En termes footballistiques, comment construisez-vous vos équipes ? L’évidence, simpliste, c’est qu’un coach arrive au club et se dise : « qui est mon latéral droit, mon latéral gauche, qui est mon milieu de terrain, etc ? »
JML : Dans mon cas, ça ne se passe pas comme ça. Quand vous arrivez dans une équipe, celle-ci est déjà construite à 80% voire plus. Vous devez voir si vous allez beaucoup modifier l’effectif déjà en place. Puis vous devez apprendre des joueurs, et non l’inverse. Tout doit bien fonctionner entre eux. Ma mentalité repose sur l’échange et le rapport humain. Si vous dites « évaluons le latéral droit », je rétorque « mais qui joue à ses côtés ? Qui est face à lui ? Qui est le plus proche de lui ? »
Vous avez dit auparavant que l’attaque et la défense n’existent pas ?
JML : Bien sûr. Comment l’attaque et la défense peuvent-ils exister si nous n’avons pas le ballon ? Comment l’un peut-il exister sans l’autre ? Mais les gens ont besoin de communiquer donc il y a une réduction des concepts, une simplification. Je comprends ça. Le truc c’est que vous devez être en mesure de réduire les choses sans les appauvrir. Et ça marche pour tout. Vous ne pouvez pas mettre les choses en dehors de leur contexte auquel cas elles ne signifient plus grand-chose, même si vous prévoyez ensuite de les reconstituer. Vous ne pouvez pas enlever un bras à Rafa Nadal et l’entraîner sans. Si vous le faites, quand il le retrouvera, ça créera un déséquilibre, un rejet de l’organisme. Comment pouvez-vous être plus fort en football sans jouer au football ? Si vous courez, vous vous entraînez à courir, pas à jouer au football. Si vous courez, vous serez en meilleure santé parce que merde, c’est bon pour la santé de courir. Mais ça ne signifie pas que vous serez un meilleur footballeur sans prise en compte du contexte…
Mais la course n’aide pas à l’être ?

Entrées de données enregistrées
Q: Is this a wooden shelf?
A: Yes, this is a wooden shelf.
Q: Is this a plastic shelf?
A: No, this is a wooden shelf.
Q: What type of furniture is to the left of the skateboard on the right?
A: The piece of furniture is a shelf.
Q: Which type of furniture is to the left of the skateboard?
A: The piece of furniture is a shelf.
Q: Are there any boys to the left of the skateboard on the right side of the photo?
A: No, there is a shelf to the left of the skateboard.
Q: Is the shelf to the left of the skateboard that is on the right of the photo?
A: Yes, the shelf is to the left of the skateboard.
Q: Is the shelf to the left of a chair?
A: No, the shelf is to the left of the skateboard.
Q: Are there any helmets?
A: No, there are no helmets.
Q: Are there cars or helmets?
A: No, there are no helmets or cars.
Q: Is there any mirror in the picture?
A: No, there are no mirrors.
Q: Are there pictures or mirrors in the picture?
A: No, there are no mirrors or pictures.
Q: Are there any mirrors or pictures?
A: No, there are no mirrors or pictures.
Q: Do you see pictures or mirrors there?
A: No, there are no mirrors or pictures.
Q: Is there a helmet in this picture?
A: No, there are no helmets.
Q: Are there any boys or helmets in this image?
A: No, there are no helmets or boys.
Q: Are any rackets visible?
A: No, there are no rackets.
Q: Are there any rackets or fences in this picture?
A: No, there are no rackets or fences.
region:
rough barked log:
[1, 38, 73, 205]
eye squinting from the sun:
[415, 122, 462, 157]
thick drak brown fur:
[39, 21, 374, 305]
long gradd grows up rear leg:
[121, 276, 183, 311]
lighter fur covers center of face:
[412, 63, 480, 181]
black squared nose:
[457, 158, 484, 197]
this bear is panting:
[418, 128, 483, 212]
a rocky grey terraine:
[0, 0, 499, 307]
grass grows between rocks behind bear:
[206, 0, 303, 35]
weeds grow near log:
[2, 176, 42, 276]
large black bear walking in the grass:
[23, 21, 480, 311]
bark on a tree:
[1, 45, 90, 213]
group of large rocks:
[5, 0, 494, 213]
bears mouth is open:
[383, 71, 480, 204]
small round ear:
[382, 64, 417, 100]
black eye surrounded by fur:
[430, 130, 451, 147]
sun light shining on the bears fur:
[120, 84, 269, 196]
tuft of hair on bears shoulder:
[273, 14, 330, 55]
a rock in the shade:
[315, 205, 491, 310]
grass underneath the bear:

Travail demandé:
[A] Pour chaque affirmation, dites si elle concorde avec l'entretien sur le football, par oui ou non, en citant les mots décisifs de l'entretien.
(i) Quand un entraîneur arrive dans une équipe, celle-ci est déjà construite à 80 % ou davantage.
(ii) Selon JML, c'est aux joueurs d'apprendre de l'entraîneur.
(iii) Selon JML, courir n'apporte rien à la santé.
[B] Poursuivez l'entretien sur le football à partir de la dernière phrase présentée.

Réponses attendues:
[A]
(i) Oui : « Quand vous arrivez dans une équipe, celle-ci est déjà construite à 80% voire plus. »
(ii) Non : « Puis vous devez apprendre des joueurs, et non l’inverse. »
(iii) Non : « Si vous courez, vous serez en meilleure santé parce que merde, c’est bon pour la santé de courir. »

[B]
JML : En faisant de vous quelqu’un en meilleure santé, oui. Et si ça vous aide psychologiquement, très bien. Peut-être que vous vous sentez mieux, plus fort, plus rapide, que vous serez mieux avec les autres sur le terrain également. Le football est une histoire d’association et de combinaison. Mais la simple activité de courir ne vous rend pas nécessairement meilleur.
Mais un joueur rapide est toujours utile en football dans la mesure où il ne le serait pas sans cette qualité ?
JML : S’il sait comment utiliser sa vitesse. Et qu’est-ce que la vitesse en football ? On pourrait répondre à cette question pendant des heures. Les gens ont un concept de la vitesse qui est en fait celui des sports individuels. C’est un concept de transition – aller d’un point à un autre. Il court vite… donc Usain Bolt serait un phénomène en football.
Mais n’est-ce pas là un argument qui bloque délibérément le débat ? Il n’a pas le talent d’un footballeur, c’est sûr. Mais dans le football, un joueur rapide peut être utile. Prenons votre ancien joueur d’Almeria, Albert Crusat, par exemple. Dans un sprint contre Carles Puyol pour avoir le ballon, Crusat l’aurait en premier…
JML : Bien sûr, mais saurait-il partir au bon moment pour avoir le ballon ? Parce qu’il y a eu des mouvements avant la passe. Vous ne pouvez pas isoler simplement la course entre les deux. Il a les qualités qui lui donnent un avantage sur Puyol mais pour bénéficier de cet avantage, il doit savoir comment l’utiliser ; et avoir des coéquipiers qui comprennent comment lui faciliter la situation. Seul, il n’est rien. On a besoin de tout le monde. L’analogie avec Bolt n’est pas stupide parce que courir seul – soit la rapidité d’un endroit à un autre – ne sert à rien, ça n’existe pas. Il y a tant de paramètres tactiques, de concepts de jeu à prendre en compte. Et tout cela est conditionné par une conscience des qualités que vous avez, l’entente entre les joueurs, et l’adversaire.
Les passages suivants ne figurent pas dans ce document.